Effects of atrial natriuretic factor (ANF) on phenylephrine‐triggered intra‐ and extracellular calcium dependent contraction in rat aorta

Abstract

1. The ability of atrial natriuretic factor (ANF) to alter the different Ca++ events in phenylephrine (PE)-triggered contraction was tested ion isolated rat aorta. Isometric contraction of endothelium-free rat aortic ring was recorded in Ca++ free medium containing 1 mM EGTA. 2. PE (1 .mu.M) induced a phasic contraction and a sustained contraction following addition of CA++ (2.5 mM) to the medium.

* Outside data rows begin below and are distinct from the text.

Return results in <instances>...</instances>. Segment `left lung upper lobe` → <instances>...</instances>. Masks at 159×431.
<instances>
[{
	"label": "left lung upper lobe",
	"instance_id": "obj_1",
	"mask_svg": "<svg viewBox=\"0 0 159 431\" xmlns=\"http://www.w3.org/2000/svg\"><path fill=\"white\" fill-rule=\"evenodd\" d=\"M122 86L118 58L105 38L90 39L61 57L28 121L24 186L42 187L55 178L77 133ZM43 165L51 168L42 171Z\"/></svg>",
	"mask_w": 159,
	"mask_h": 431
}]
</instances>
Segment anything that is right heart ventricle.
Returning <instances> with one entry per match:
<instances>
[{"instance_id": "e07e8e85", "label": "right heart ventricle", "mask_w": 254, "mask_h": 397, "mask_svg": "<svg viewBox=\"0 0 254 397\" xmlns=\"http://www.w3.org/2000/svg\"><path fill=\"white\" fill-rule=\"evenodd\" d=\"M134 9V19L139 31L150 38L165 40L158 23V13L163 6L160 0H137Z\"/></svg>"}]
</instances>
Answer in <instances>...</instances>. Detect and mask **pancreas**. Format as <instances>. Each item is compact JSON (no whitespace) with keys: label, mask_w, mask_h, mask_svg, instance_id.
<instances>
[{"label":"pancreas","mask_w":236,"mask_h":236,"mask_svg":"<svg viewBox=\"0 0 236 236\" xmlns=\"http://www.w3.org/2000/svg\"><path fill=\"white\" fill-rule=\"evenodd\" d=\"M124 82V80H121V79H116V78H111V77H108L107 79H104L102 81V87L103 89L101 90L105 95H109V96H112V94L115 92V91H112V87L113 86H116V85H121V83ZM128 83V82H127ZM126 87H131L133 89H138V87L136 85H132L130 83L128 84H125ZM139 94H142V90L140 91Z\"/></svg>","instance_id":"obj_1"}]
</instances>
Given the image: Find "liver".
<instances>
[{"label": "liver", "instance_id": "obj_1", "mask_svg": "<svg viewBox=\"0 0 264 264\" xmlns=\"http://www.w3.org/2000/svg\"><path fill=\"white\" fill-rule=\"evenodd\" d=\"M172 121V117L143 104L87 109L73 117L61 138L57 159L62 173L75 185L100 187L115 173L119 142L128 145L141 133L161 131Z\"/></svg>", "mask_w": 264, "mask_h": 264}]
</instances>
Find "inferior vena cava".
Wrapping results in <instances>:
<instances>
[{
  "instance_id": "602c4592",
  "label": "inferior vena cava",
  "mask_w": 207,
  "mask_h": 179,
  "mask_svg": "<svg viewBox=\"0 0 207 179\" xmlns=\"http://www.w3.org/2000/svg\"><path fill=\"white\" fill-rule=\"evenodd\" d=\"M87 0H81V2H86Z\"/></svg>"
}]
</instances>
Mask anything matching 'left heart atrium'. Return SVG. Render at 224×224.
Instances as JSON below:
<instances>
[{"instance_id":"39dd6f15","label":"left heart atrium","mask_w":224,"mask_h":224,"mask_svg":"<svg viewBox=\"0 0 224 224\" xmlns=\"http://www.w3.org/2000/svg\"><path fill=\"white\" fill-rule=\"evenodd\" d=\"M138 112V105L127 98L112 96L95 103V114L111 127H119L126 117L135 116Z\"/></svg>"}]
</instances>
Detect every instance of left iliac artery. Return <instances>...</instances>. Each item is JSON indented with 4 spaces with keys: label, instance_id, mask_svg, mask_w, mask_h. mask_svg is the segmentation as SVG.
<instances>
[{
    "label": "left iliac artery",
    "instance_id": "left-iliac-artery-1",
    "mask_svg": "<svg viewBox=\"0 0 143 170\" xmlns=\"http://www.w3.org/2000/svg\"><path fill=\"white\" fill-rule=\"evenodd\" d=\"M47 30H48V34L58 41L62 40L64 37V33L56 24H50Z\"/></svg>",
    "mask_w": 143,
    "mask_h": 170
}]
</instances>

The phasic contaction is due to intracellular Ca++ release whereas the sustained one is dependent on extracellular Ca++. The Ca++ antagonist D600 (1 .mu.M) reduced by 39% the sustained contraction without affecting the phasic one. 3. ANF (0.3-3 nM) reduced both contractions, but spasmodic contractions were observed during the sustained phase. A similar effect was noted with sodium nitroprusside (NaNP: 10-100 nM) and forskolin (1 .mu.M) but not with prazosin (1 nM). 4. When D600 was added to the medium either before or after the initial contraction, the spasmodic contractions were completely abolished. Nifedipine (0.1 .mu.M) had a similar effect when added during the sustained phase, while in contrast, addition of the Ca++ agonist BAY K8644 (0.1 .mu.M), increased the frequency of the spasmodic contractions. 5. It can be concluded that in rat aorta ring, PE induces Ca++ release and Ca++ influx via receptor linked channels and potential dependent channels. ANF, NaNP but also forskolin inhibit both Ca++ release and Ca++ influx via receptor linked channels, while unlike prazosin, these agents are less effective in preventing Ca++ influx via potential dependent channel.